-------- RECORDS SUPPLIED

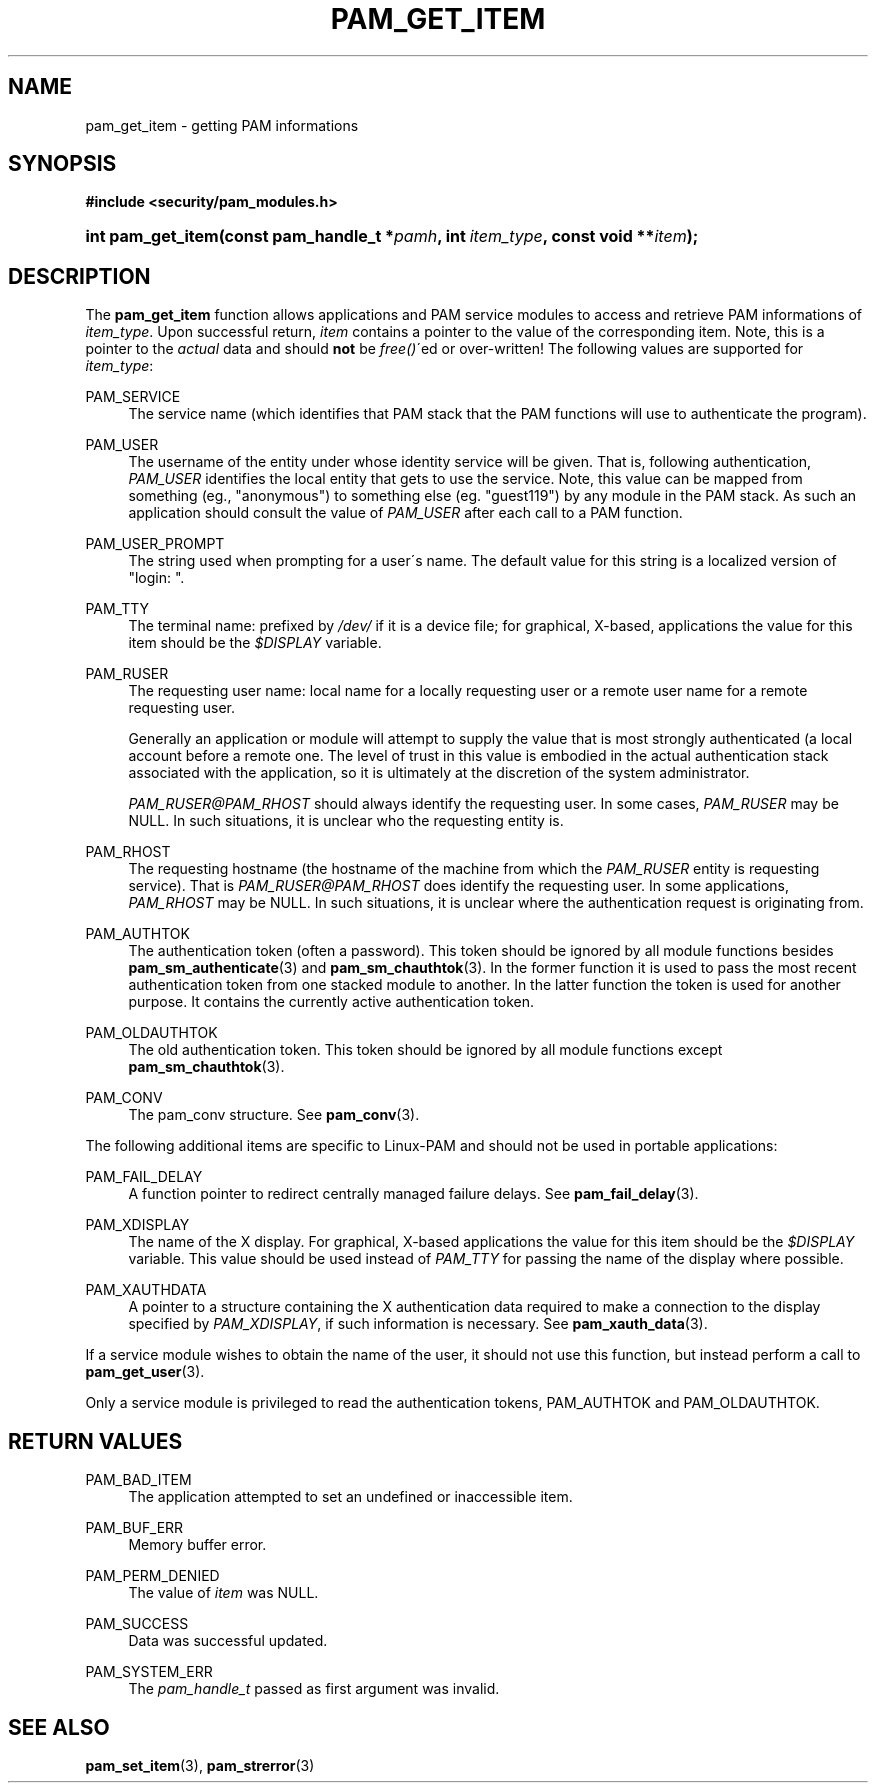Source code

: .\"     Title: pam_get_item
.\"    Author: 
.\" Generator: DocBook XSL Stylesheets v1.73.2 <http://docbook.sf.net/>
.\"      Date: 12/06/2007
.\"    Manual: Linux-PAM Manual
.\"    Source: Linux-PAM Manual
.\"
.TH "PAM_GET_ITEM" "3" "12/06/2007" "Linux-PAM Manual" "Linux-PAM Manual"
.\" disable hyphenation
.nh
.\" disable justification (adjust text to left margin only)
.ad l
.SH "NAME"
pam_get_item - getting PAM informations
.SH "SYNOPSIS"
.sp
.ft B
.nf
#include <security/pam_modules\.h>
.fi
.ft
.HP 17
.BI "int pam_get_item(const\ pam_handle_t\ *" "pamh" ", int\ " "item_type" ", const\ void\ **" "item" ");"
.SH "DESCRIPTION"
.PP
The
\fBpam_get_item\fR
function allows applications and PAM service modules to access and retrieve PAM informations of
\fIitem_type\fR\. Upon successful return,
\fIitem\fR
contains a pointer to the value of the corresponding item\. Note, this is a pointer to the
\fIactual\fR
data and should
\fBnot\fR
be
\fIfree()\fR\'ed or over\-written! The following values are supported for
\fIitem_type\fR:
.PP
PAM_SERVICE
.RS 4
The service name (which identifies that PAM stack that the PAM functions will use to authenticate the program)\.
.RE
.PP
PAM_USER
.RS 4
The username of the entity under whose identity service will be given\. That is, following authentication,
\fIPAM_USER\fR
identifies the local entity that gets to use the service\. Note, this value can be mapped from something (eg\., "anonymous") to something else (eg\. "guest119") by any module in the PAM stack\. As such an application should consult the value of
\fIPAM_USER\fR
after each call to a PAM function\.
.RE
.PP
PAM_USER_PROMPT
.RS 4
The string used when prompting for a user\'s name\. The default value for this string is a localized version of "login: "\.
.RE
.PP
PAM_TTY
.RS 4
The terminal name: prefixed by
\fI/dev/\fR
if it is a device file; for graphical, X\-based, applications the value for this item should be the
\fI$DISPLAY\fR
variable\.
.RE
.PP
PAM_RUSER
.RS 4
The requesting user name: local name for a locally requesting user or a remote user name for a remote requesting user\.
.sp
Generally an application or module will attempt to supply the value that is most strongly authenticated (a local account before a remote one\. The level of trust in this value is embodied in the actual authentication stack associated with the application, so it is ultimately at the discretion of the system administrator\.
.sp

\fIPAM_RUSER@PAM_RHOST\fR
should always identify the requesting user\. In some cases,
\fIPAM_RUSER\fR
may be NULL\. In such situations, it is unclear who the requesting entity is\.
.RE
.PP
PAM_RHOST
.RS 4
The requesting hostname (the hostname of the machine from which the
\fIPAM_RUSER\fR
entity is requesting service)\. That is
\fIPAM_RUSER@PAM_RHOST\fR
does identify the requesting user\. In some applications,
\fIPAM_RHOST\fR
may be NULL\. In such situations, it is unclear where the authentication request is originating from\.
.RE
.PP
PAM_AUTHTOK
.RS 4
The authentication token (often a password)\. This token should be ignored by all module functions besides
\fBpam_sm_authenticate\fR(3)
and
\fBpam_sm_chauthtok\fR(3)\. In the former function it is used to pass the most recent authentication token from one stacked module to another\. In the latter function the token is used for another purpose\. It contains the currently active authentication token\.
.RE
.PP
PAM_OLDAUTHTOK
.RS 4
The old authentication token\. This token should be ignored by all module functions except
\fBpam_sm_chauthtok\fR(3)\.
.RE
.PP
PAM_CONV
.RS 4
The pam_conv structure\. See
\fBpam_conv\fR(3)\.
.RE
.PP
The following additional items are specific to Linux\-PAM and should not be used in portable applications:
.PP
PAM_FAIL_DELAY
.RS 4
A function pointer to redirect centrally managed failure delays\. See
\fBpam_fail_delay\fR(3)\.
.RE
.PP
PAM_XDISPLAY
.RS 4
The name of the X display\. For graphical, X\-based applications the value for this item should be the
\fI$DISPLAY\fR
variable\. This value should be used instead of
\fIPAM_TTY\fR
for passing the name of the display where possible\.
.RE
.PP
PAM_XAUTHDATA
.RS 4
A pointer to a structure containing the X authentication data required to make a connection to the display specified by
\fIPAM_XDISPLAY\fR, if such information is necessary\. See
\fBpam_xauth_data\fR(3)\.
.RE
.PP
If a service module wishes to obtain the name of the user, it should not use this function, but instead perform a call to
\fBpam_get_user\fR(3)\.
.PP
Only a service module is privileged to read the authentication tokens, PAM_AUTHTOK and PAM_OLDAUTHTOK\.
.SH "RETURN VALUES"
.PP
PAM_BAD_ITEM
.RS 4
The application attempted to set an undefined or inaccessible item\.
.RE
.PP
PAM_BUF_ERR
.RS 4
Memory buffer error\.
.RE
.PP
PAM_PERM_DENIED
.RS 4
The value of
\fIitem\fR
was NULL\.
.RE
.PP
PAM_SUCCESS
.RS 4
Data was successful updated\.
.RE
.PP
PAM_SYSTEM_ERR
.RS 4
The
\fIpam_handle_t\fR
passed as first argument was invalid\.
.RE
.SH "SEE ALSO"
.PP

\fBpam_set_item\fR(3),
\fBpam_strerror\fR(3)
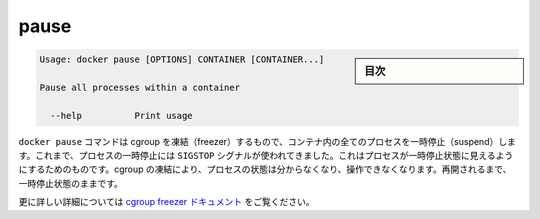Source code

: .. -*- coding: utf-8 -*-
.. URL: https://docs.docker.com/engine/reference/commandline/pause/
.. SOURCE: https://github.com/docker/docker/blob/master/docs/reference/commandline/pause.md
   doc version: 1.10
      https://github.com/docker/docker/commits/master/docs/reference/commandline/pause.md
.. check date: 2016/02/25
.. Commits on Dec 24, 2015 e6115a6c1c02768898b0a47e550e6c67b433c436
.. -------------------------------------------------------------------

.. pause

=======================================
pause
=======================================

.. sidebar:: 目次

   .. contents:: 
       :depth: 3
       :local:

.. code-block:: bash

   Usage: docker pause [OPTIONS] CONTAINER [CONTAINER...]
   
   Pause all processes within a container
   
     --help          Print usage

.. The docker pause command uses the cgroups freezer to suspend all processes in a container. Traditionally, when suspending a process the SIGSTOP signal is used, which is observable by the process being suspended. With the cgroups freezer the process is unaware, and unable to capture, that it is being suspended, and subsequently resumed.

``docker pause`` コマンドは cgroup を凍結（freezer）するもので、コンテナ内の全てのプロセスを一時停止（suspend）します。これまで、プロセスの一時停止には ``SIGSTOP`` シグナルが使われてきました。これはプロセスが一時停止状態に見えるようにするためのものです。cgroup の凍結により、プロセスの状態は分からなくなり、操作できなくなります。再開されるまで、一時停止状態のままです。

.. See the cgroups freezer documentation for further details.

更に詳しい詳細については `cgroup freezer ドキュメント <https://www.kernel.org/doc/Documentation/cgroups/freezer-subsystem.txt>`_ をご覧ください。

.. seealso:: 

   pause
      https://docs.docker.com/engine/reference/commandline/pause/
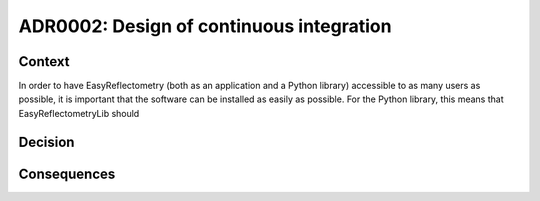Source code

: =========================================
ADR0002: Design of continuous integration
=========================================


.. image:: https://img.shields.io/badge/status-draft-orange
  :alt: Badge indicating that ADR0001 has been accepted.
.. image:: https://img.shields.io/badge/author-Andrew%20R.%20McCluskey-blue
  :alt: Badge indicating that ADR0001 was authored by Andrew R. McCluskey.
  :target: https://github.com/arm61
.. .. image:: https://img.shields.io/badge/reviewer-John%20Doe-red
..   :alt: Badge indicating that ADR0001 was reviewed by John Doe.
.. .. image:: https://img.shields.io/badge/date-2023--01--23-orange
..   :alt: Badge indicating that ADR0001 was accepted on the 2023-01-23.

Context 
-------

In order to have EasyReflectometry (both as an application and a Python library) accessible to as many users as possible, it is important that the software can be installed as easily as possible. 
For the Python library, this means that EasyReflectometryLib should 

Decision
--------

Consequences
------------
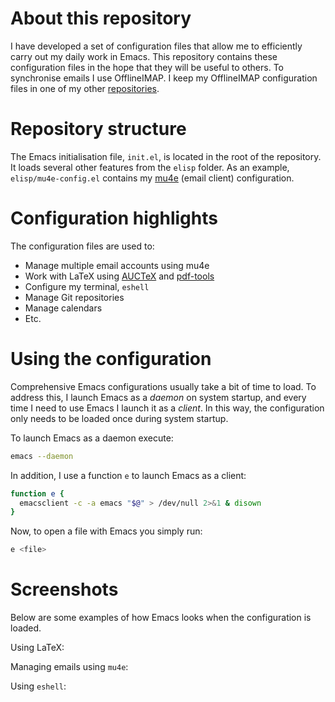 #+STARTUP: showall

* About this repository

I have developed a set of configuration files that allow me to
efficiently carry out my daily work in Emacs. This repository contains
these configuration files in the hope that they will be useful to
others. To synchronise emails I use OfflineIMAP. I keep my OfflineIMAP
configuration files in one of my other [[https://github.com/peterwvj/offlineimap-config-pvj/][repositories]].

* Repository structure

The Emacs initialisation file, =init.el=, is located in the root of
the repository. It loads several other features from the =elisp=
folder. As an example, =elisp/mu4e-config.el= contains my [[http://www.djcbsoftware.nl/code/mu/mu4e.html][mu4e]] (email
client) configuration.

* Configuration highlights

The configuration files are used to:

- Manage multiple email accounts using mu4e
- Work with LaTeX using [[https://www.gnu.org/software/auctex/][AUCTeX]] and [[https://github.com/politza/pdf-tools][pdf-tools]]
- Configure my terminal, =eshell=
- Manage Git repositories
- Manage calendars
- Etc.

* Using the configuration

Comprehensive Emacs configurations usually take a bit of time to
load. To address this, I launch Emacs as a /daemon/ on system startup,
and every time I need to use Emacs I launch it as a /client/. In this
way, the configuration only needs to be loaded once during system
startup.

To launch Emacs as a daemon execute:

#+BEGIN_SRC bash
emacs --daemon
#+END_SRC

In addition, I use a function =e= to launch Emacs as a client:

#+BEGIN_SRC bash
function e {
  emacsclient -c -a emacs "$@" > /dev/null 2>&1 & disown
}
#+END_SRC

Now, to open a file with Emacs you simply run:

#+BEGIN_SRC bash
e <file>
#+END_SRC

* Screenshots

Below are some examples of how Emacs looks when the configuration is
loaded.

Using LaTeX:

[[http://i68.tinypic.com/1zo88bt.jpg]]

Managing emails using =mu4e=:

[[http://i66.tinypic.com/21erthj.png]]

Using =eshell=:

[[http://i68.tinypic.com/28m32te.jpg]]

----------------

## INSTRUCTIONS FOR THE TASK
Copy out each line of the listing that holds the string "where".

## RESPONSE TO THIS EXERCISE
may be NULL\. In such situations, it is unclear where the authentication request is originating from\.
for passing the name of the display where possible\.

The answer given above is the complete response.